What you have to do →
Please rewrite the rows from the line with "How many data points are less than 0?" up to and including the line with "To the nearest", swapping "maximum" for "largest" and keeping everything else the same. Leave the pictures out of your answer.

Exercise data →
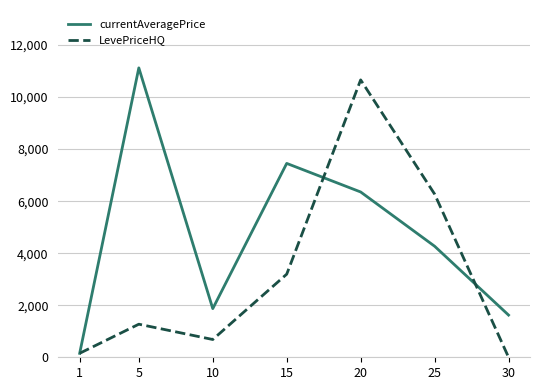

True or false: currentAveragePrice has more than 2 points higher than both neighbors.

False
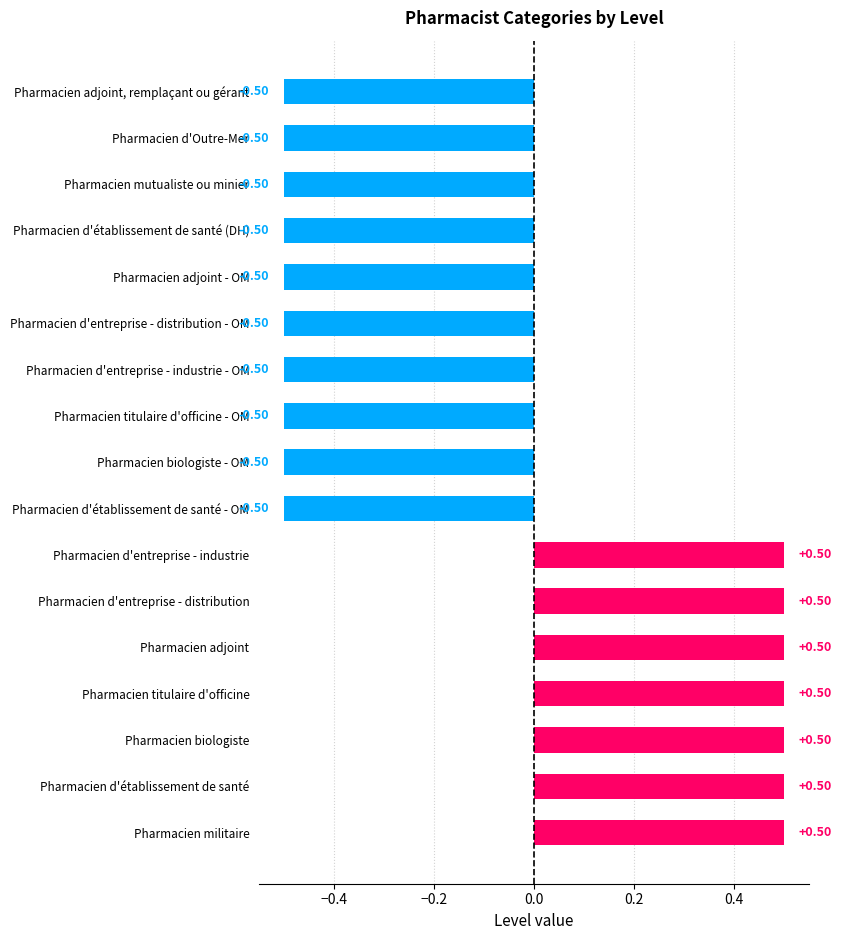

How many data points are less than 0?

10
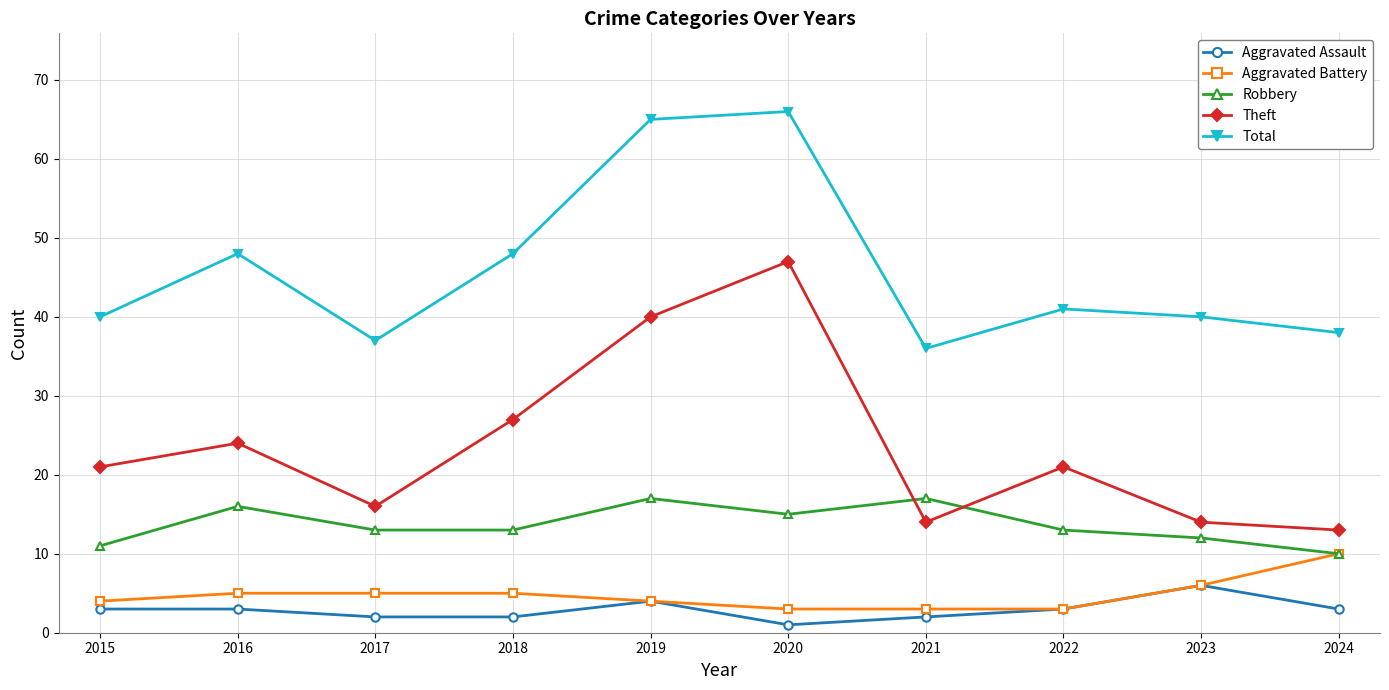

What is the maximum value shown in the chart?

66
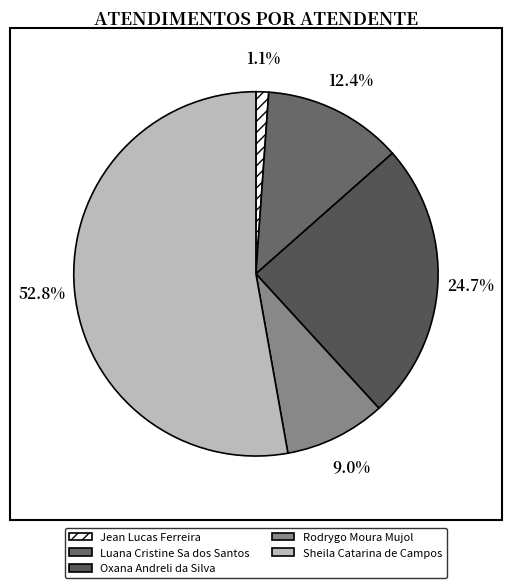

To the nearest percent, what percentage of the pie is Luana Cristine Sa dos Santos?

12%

* * *

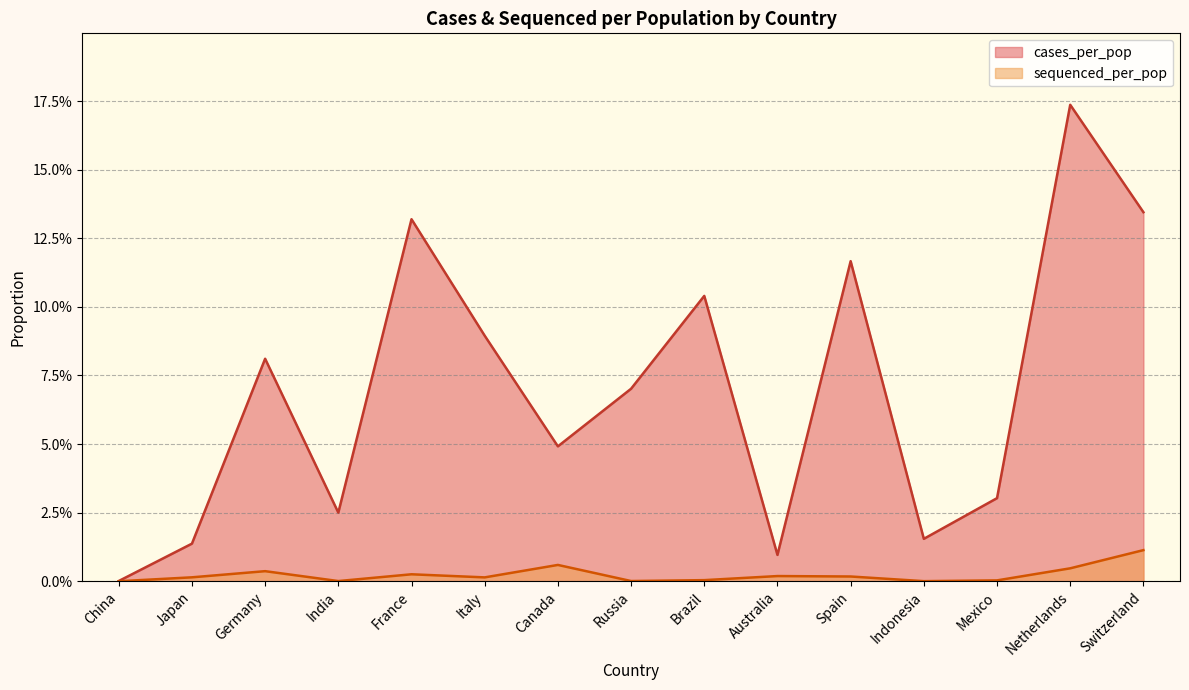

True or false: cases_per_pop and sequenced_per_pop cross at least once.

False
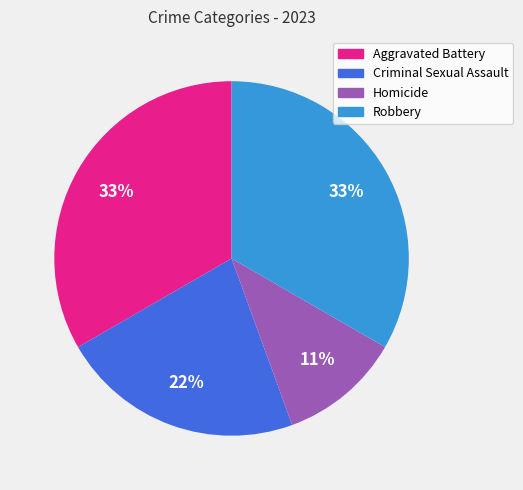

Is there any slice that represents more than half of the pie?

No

Problem solution →
How many data points are less than 0?

10

What is the largest value shown in the chart?

66

To the nearest percent, what percentage of the pie is Luana Cristine Sa dos Santos?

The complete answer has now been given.